Comment travaillez-vous votre marque employeur ?
Nos processus de recrutement sont bien plus longs que ceux du marché de l’emploi, il nous faut donc miser sur une expérience candidat de qualité. Pour 4 000 recrutements, nous recevons près de 30 000 candidatures. Cela représente une masse de données importante non négligeable qu’il faut traiter, trier, exploiter. Nous travaillons avec plusieurs partenaires. La solution de recrutement programmatique de Golden Bees nous offre la possibilité de travailler sur une stratégie RH ciblée et surtout constante. Nous avons pu construire notre marque employeur en écoutant d’abord les besoins et attentes des candidats. En plus de nos valeurs républicaines telles que la méritocratie, l’égalité des chances et l’inclusion, nos valeurs RH employeurs sont en effet très puissantes : diversité des métiers, formation professionnelle, évolution professionnelle... Toutefois, si nous n’avions pas effectué un travail en amont afin de connaître ce que les candidats attendent, nous serions sans doute restés sur l’idée des valeurs classiques propre à une institution régalienne… Or ils ont des attentes spécifiques comme le développement de compétences techniques, le travail en équipe, la sécurité de l’emploi, la recherche de prise de responsabilité, l’exercice d’un métier utile et concret…

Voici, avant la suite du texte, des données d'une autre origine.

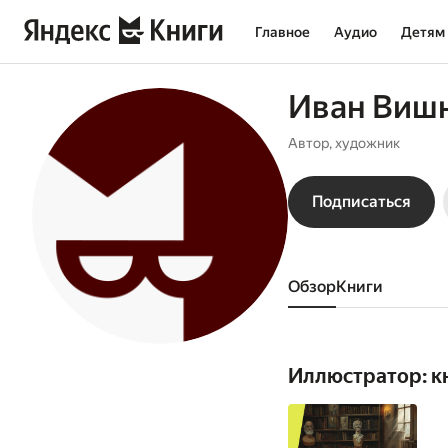
Главное
Аудио
Детям
Иван Виш
Автор, художник
Подписаться
Обзор
книги
Иллюстратор: к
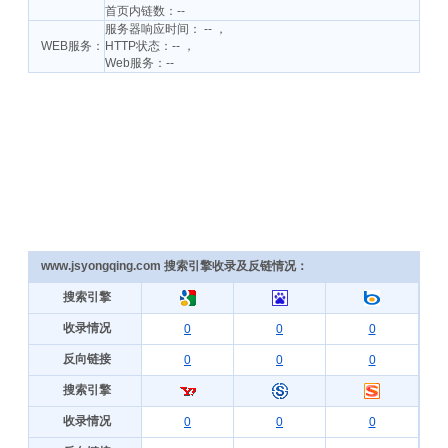
首页内链数：--
服务器响应时间： -- ，
WEB服务：
HTTP状态：-- ，
Web服务：--
www.jsyongqing.com 搜索引擎收录及反链情况：
搜索引擎
收录情况
0
0
0
反向链接
0
0
0
搜索引擎
收录情况
0
0
0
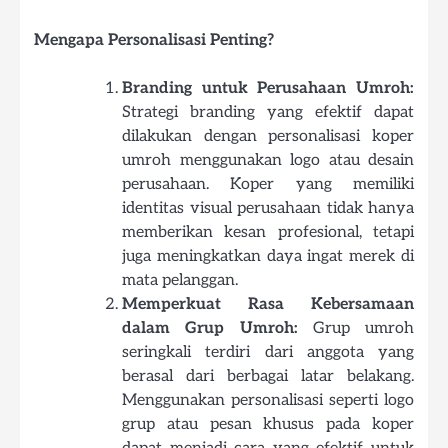
Mengapa Personalisasi Penting?
Branding untuk Perusahaan Umroh:
Strategi branding yang efektif dapat
dilakukan dengan personalisasi koper
umroh menggunakan logo atau desain
perusahaan. Koper yang memiliki
identitas visual perusahaan tidak hanya
memberikan kesan profesional, tetapi
juga meningkatkan daya ingat merek di
mata pelanggan.
Memperkuat Rasa Kebersamaan
dalam Grup Umroh:
Grup umroh
seringkali terdiri dari anggota yang
berasal dari berbagai latar belakang.
Menggunakan personalisasi seperti logo
grup atau pesan khusus pada koper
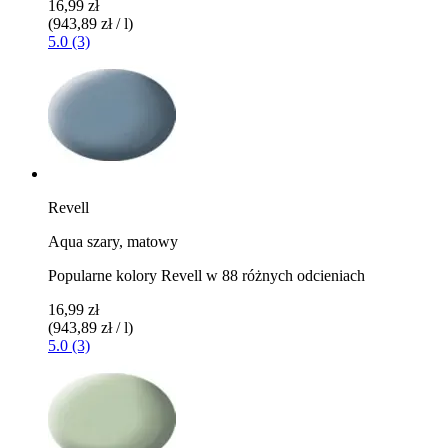
16,99 zł
(943,89 zł / l)
5.0 (3)
Revell
Aqua szary, matowy
Popularne kolory Revell w 88 różnych odcieniach
16,99 zł
(943,89 zł / l)
5.0 (3)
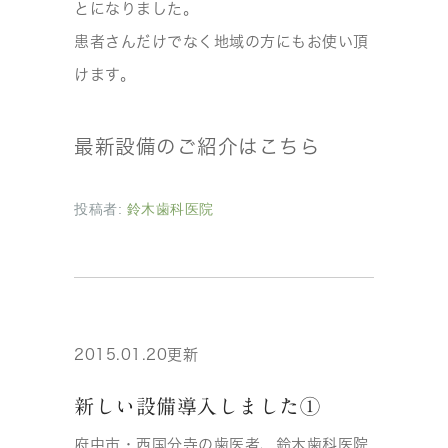
とになりました。
患者さんだけでなく地域の方にもお使い頂
けます。
最新設備のご紹介はこちら
投稿者:
鈴木歯科医院
2015.01.20更新
新しい設備導入しました①
府中市・西国分寺の歯医者、鈴木歯科医院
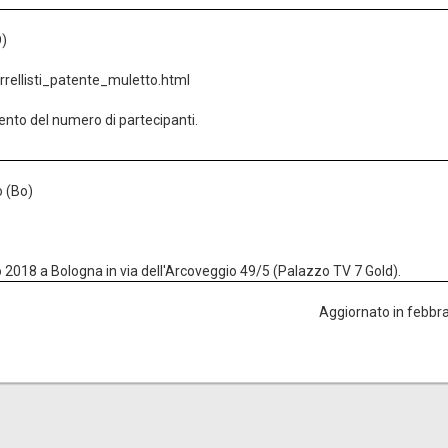
O)
rellisti_patente_muletto.html
ento del numero di partecipanti.
o (Bo)
o 2018 a Bologna in via dell'Arcoveggio 49/5 (Palazzo TV 7 Gold).
Aggiornato in febbr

Vos ambitions pour 2023 et 2024 ?
La guerre des talents va perdurer. J’invite les employeurs à se tourner vers les French Techs, la France possède de véritables pépites en innovation RH. Il faut anticiper la diversification des métiers et leur transformation. Le combat n’est jamais gagné, nous serons exposés à de nouveaux besoins à la fois sur des métiers très experts, par exemple, en termes de cybersécurité ou de nucléaire mais aussi concernant l’attractivité de jeunes sans qualification académique. Nous anticipons nos besoins RH pour les cinq, dix, vingt ans à venir et devons tenir ce cap, tout en nous adaptant au contexte du moment, comme le Covid ou la guerre en Ukraine. En bon marin, cela exige de notre part de la constance, du pragmatisme et de l’humilité.